Product Highlight - Heating with Java Fireplace Logs

For many years now, Brazil has been using blocks of discarded coffee beans as fuel in locomotives and as heating in factories. Apparently the country had such a surplus of coffee beans in the 1930s that they were throwing away bags of the beans into the sea until someone came up with the idea of forming the beans into bricks to burn as heat.

Today, Jarden Home Brands in the US distributes Java-Log “the funky new fireplace item that has quickly become the people’s choice firelog … It offers a wonderful solution to the much detested chemical smell associated with other firelogs”. In addition to the soothing sweet smell, the logs produce fewer emissions than wood, are considered environmentally friendly as they are made from waste coffee beans, and they sound like a real wood fire.
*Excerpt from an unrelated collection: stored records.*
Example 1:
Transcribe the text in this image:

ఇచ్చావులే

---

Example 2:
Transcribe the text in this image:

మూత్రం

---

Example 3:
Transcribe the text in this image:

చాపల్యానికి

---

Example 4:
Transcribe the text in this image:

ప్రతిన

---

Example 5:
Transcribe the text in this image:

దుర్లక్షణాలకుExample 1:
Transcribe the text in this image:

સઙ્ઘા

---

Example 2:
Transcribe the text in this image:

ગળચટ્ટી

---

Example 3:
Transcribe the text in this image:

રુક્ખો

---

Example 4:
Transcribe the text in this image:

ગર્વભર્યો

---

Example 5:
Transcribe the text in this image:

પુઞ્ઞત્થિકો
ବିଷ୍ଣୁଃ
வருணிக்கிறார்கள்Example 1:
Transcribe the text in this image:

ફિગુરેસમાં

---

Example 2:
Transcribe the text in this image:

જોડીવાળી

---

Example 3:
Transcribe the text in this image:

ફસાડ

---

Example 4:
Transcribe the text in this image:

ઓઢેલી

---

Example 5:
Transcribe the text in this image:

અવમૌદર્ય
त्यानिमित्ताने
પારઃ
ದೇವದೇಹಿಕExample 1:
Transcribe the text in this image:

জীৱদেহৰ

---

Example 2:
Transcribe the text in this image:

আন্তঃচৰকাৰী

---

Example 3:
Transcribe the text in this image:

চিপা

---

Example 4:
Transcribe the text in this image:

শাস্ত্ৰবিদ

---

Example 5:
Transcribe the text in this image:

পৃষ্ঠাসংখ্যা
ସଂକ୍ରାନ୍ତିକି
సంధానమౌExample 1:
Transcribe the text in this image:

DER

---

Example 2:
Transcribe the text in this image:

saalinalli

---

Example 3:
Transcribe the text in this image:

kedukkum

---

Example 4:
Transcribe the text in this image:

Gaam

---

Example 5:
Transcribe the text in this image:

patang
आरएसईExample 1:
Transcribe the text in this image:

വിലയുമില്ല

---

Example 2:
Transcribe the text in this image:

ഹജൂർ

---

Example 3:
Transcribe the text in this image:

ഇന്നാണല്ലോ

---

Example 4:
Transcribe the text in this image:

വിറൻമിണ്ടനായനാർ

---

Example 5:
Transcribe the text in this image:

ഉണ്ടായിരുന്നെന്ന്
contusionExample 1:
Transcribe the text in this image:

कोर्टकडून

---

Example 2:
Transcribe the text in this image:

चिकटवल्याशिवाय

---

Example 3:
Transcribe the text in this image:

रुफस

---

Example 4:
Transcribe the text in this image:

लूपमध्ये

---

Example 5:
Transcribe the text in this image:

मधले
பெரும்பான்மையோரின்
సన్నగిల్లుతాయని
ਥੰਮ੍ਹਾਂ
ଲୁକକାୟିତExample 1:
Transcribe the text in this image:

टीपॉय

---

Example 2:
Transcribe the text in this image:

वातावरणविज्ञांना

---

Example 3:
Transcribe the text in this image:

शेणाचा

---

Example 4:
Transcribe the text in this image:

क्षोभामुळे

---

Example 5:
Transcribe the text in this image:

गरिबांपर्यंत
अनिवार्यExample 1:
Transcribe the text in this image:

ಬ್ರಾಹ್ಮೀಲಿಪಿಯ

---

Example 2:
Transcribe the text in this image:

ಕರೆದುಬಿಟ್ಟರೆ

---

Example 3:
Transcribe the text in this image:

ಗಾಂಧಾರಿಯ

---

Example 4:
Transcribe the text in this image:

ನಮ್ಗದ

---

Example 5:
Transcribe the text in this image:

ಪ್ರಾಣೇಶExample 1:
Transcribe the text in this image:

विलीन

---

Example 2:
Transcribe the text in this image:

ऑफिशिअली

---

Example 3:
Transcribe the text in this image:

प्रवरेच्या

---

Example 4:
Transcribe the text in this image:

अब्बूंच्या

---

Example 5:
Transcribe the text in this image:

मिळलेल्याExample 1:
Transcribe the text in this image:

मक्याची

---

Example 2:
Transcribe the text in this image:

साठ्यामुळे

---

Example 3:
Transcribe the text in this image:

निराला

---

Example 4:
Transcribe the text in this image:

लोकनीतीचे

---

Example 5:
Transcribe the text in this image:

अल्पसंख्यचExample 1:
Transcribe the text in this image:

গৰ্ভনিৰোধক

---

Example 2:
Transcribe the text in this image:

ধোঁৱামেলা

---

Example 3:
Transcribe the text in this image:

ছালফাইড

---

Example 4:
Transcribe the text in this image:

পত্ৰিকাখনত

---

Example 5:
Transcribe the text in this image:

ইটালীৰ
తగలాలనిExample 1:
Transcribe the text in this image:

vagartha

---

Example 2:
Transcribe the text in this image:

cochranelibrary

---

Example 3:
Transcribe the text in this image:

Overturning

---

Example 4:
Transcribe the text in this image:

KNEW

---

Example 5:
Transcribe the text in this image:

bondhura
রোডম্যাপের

Not only are the logs made from a renewable and sustainable resource, they also help to keep millions of pounds of waste coffee beans out of landfill sites. They are cleaner burning producing less carbon monoxide and less creosote. The three pound logs are said to burn as long as other five pound logs and produce twenty-five percent more energy than wood. Another unique use of the logs is as a gardening application. Once the logs burn up, the ashes can be used to enrich soil for plants.

Rod Sprules from Ottawa, Canada, the inventor and creator of Java-Log has received patents for his product. In 2003, Time Magazine named Java-Log one of the coolest inventions of 2003. They claimed that in comparison testing, it was found that the log lit more quickly and produced taller flames than its regular counterpart.